Sometimes you can, and a recent case provides an example.

First, there was no contractual case against the individuals: two brothers who were sole director and funder of the company. However, they were sued for wrongs of their own, rather than as responsible for the company's wrongs.

What had they done wrong? They'd withheld money from the company that could have paid off two debts owed to a building contractor. The company went into liquidation and, in breach of contract, defaulted on those debts. The money was instead set aside for its successor company which completed the project – the brother who provided funding was the director of that successor company.

The contractor therefore brought claims against the brothers. The decision to bring the company into liquidation induced the breach of contract and was unlawful because it wasn't in the company's commercial interest and money was available. In general, withholding money in that way wouldn't be unlawful. This was different because the money wasn't just withheld, but diverted to another company doing exactly the same thing – that wasn't a reflection of the company's separate legal entity, but an abuse of it.

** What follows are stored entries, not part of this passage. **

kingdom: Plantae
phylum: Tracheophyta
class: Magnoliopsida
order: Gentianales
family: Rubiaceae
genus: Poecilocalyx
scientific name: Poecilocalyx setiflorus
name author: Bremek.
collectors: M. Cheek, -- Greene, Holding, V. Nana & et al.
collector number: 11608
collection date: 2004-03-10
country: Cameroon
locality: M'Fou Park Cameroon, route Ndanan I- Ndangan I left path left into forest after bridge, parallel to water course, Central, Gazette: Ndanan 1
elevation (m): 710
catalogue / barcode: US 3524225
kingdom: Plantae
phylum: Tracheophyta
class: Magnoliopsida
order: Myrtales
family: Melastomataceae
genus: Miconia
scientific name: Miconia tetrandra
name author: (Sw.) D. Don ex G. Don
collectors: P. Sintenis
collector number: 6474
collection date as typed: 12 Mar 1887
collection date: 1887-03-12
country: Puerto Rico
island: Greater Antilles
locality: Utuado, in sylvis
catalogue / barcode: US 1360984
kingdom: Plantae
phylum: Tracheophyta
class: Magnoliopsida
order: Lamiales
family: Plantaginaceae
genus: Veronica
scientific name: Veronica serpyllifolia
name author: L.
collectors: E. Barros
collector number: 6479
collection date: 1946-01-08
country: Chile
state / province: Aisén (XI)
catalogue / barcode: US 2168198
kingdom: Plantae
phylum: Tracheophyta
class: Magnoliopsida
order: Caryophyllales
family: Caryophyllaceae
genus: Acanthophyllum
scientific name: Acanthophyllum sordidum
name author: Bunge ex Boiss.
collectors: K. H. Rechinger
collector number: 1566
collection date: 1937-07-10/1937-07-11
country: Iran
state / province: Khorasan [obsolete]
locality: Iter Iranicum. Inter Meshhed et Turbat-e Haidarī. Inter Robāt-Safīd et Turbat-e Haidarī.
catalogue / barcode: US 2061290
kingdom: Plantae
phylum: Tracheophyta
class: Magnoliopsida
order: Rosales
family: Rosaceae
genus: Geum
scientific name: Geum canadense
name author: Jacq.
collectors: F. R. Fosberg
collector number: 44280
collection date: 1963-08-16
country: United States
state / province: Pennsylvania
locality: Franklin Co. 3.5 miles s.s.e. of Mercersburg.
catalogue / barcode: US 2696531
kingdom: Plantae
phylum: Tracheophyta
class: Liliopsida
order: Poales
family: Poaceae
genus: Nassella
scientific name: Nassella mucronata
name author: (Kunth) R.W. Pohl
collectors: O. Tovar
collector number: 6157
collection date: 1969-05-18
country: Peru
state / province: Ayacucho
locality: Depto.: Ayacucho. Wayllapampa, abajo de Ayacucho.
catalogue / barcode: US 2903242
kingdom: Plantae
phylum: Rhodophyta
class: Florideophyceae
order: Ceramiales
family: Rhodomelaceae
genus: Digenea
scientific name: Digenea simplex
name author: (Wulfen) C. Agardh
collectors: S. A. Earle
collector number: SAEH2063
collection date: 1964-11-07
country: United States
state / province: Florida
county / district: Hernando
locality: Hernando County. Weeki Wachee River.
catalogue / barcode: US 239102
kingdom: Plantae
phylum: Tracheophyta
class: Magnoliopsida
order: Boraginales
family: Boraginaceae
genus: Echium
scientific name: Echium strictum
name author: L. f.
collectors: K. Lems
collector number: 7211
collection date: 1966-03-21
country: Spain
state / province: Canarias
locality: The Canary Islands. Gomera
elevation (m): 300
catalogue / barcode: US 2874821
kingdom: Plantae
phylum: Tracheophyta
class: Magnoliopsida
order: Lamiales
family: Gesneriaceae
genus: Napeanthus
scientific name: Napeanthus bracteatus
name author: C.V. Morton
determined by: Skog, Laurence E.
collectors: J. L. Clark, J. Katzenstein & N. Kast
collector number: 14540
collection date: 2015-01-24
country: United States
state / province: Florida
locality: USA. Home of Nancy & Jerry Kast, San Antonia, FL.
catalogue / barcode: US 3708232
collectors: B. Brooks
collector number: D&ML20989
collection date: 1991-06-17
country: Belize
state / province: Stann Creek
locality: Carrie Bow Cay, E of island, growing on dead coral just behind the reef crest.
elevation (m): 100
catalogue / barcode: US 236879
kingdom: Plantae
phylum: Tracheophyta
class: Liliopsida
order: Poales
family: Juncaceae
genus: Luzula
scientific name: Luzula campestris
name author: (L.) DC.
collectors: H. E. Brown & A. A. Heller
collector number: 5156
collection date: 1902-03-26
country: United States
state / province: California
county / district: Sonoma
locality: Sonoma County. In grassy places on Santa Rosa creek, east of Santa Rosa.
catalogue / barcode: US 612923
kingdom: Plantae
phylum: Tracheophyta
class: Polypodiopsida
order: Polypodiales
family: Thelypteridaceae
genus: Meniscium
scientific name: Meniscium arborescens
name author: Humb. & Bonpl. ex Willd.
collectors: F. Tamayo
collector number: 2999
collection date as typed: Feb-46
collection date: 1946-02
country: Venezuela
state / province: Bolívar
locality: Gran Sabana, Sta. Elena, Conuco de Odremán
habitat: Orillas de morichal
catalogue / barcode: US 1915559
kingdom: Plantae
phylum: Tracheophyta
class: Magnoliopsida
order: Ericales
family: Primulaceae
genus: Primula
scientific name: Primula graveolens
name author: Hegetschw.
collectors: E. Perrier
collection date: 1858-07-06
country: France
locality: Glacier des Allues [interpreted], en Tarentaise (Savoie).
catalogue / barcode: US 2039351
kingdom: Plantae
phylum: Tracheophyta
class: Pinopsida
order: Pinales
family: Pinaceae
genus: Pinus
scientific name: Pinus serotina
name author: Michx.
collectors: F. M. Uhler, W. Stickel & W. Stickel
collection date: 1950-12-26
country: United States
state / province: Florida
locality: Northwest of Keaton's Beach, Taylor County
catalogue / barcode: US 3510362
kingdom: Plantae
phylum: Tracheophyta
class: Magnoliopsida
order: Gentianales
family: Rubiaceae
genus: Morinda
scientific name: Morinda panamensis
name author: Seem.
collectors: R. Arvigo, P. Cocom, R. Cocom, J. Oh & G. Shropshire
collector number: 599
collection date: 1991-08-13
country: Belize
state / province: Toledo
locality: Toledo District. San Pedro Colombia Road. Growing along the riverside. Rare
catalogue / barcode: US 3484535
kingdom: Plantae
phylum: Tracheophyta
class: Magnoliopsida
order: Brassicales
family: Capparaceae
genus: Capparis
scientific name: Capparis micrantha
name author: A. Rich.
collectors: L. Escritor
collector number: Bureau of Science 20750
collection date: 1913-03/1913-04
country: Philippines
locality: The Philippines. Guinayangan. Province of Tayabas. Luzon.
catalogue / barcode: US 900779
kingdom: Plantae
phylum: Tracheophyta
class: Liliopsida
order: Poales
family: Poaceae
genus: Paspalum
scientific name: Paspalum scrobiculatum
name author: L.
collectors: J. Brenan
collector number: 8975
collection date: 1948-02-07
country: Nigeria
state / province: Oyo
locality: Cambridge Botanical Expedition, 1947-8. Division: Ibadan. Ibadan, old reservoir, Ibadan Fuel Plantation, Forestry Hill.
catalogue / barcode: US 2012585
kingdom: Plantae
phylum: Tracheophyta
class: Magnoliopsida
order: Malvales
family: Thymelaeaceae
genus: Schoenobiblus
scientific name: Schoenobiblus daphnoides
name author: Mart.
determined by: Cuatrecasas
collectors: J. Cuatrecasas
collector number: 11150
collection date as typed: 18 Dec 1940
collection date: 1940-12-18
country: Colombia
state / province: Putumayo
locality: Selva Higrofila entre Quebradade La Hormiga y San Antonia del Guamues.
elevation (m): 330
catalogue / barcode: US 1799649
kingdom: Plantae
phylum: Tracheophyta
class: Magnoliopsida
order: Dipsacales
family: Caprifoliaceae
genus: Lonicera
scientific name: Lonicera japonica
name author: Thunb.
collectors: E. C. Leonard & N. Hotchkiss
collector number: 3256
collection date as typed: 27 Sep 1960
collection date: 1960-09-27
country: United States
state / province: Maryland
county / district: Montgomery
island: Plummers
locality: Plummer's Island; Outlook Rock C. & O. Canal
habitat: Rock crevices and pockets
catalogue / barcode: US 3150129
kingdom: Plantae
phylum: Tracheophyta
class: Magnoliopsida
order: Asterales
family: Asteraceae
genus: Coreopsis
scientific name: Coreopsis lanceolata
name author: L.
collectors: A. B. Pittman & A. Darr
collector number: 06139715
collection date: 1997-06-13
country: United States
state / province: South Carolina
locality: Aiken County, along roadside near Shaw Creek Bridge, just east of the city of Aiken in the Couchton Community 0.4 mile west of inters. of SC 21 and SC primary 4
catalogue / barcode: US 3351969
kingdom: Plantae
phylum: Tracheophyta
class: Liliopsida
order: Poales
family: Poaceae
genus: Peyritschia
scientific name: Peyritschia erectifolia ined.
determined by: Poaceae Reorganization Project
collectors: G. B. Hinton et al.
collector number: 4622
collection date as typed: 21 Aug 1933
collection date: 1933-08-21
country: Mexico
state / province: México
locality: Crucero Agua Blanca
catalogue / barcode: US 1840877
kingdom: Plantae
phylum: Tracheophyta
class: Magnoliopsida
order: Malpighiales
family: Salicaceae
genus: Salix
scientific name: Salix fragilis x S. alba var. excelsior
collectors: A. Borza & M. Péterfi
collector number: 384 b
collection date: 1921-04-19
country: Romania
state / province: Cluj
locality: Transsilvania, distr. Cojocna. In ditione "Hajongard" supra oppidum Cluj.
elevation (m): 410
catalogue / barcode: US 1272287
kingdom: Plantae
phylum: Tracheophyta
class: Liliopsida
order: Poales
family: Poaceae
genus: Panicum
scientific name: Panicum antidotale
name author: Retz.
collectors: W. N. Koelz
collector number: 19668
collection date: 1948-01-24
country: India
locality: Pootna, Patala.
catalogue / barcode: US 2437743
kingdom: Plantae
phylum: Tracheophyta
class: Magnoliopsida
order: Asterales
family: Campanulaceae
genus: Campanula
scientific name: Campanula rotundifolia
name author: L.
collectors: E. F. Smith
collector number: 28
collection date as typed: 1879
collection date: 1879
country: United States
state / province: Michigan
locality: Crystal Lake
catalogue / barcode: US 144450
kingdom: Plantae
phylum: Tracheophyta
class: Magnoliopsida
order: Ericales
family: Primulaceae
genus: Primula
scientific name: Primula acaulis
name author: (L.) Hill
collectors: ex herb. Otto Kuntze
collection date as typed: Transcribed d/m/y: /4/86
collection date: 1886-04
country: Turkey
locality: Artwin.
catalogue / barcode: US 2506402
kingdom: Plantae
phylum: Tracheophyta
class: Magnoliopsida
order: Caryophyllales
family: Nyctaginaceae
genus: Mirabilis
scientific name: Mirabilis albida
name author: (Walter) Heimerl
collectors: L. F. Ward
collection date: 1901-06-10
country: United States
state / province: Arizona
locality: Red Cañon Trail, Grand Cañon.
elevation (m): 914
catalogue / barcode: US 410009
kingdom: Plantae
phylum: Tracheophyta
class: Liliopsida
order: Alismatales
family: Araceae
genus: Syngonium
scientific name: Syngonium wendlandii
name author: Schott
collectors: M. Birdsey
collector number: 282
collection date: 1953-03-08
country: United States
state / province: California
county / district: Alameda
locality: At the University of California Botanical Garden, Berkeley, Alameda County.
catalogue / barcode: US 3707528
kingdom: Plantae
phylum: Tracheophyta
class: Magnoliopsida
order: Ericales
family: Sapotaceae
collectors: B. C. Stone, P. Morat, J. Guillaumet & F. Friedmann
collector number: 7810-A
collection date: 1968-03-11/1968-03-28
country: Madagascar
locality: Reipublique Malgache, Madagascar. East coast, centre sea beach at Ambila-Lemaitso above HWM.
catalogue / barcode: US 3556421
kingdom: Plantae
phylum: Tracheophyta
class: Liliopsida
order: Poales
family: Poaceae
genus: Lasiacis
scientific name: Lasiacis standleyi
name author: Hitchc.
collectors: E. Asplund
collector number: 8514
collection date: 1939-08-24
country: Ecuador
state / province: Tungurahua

In addition, this was 'unlawful means conspiracy' because the brothers planned to benefit from the contractor's work whilst using their company as a shield against potential claims. They did that by voluntarily liquidating the company – for that reason, the liquidation was unlawful.

What this means for you

If you're a director, this is one reason not to abuse the shield created by the company. If you're on the other side, it shows a route that might be available if a corporate customer can't afford your bills. It also shows why you should check the financial state of companies that you do business with or consider seeking personal guarantees from directors.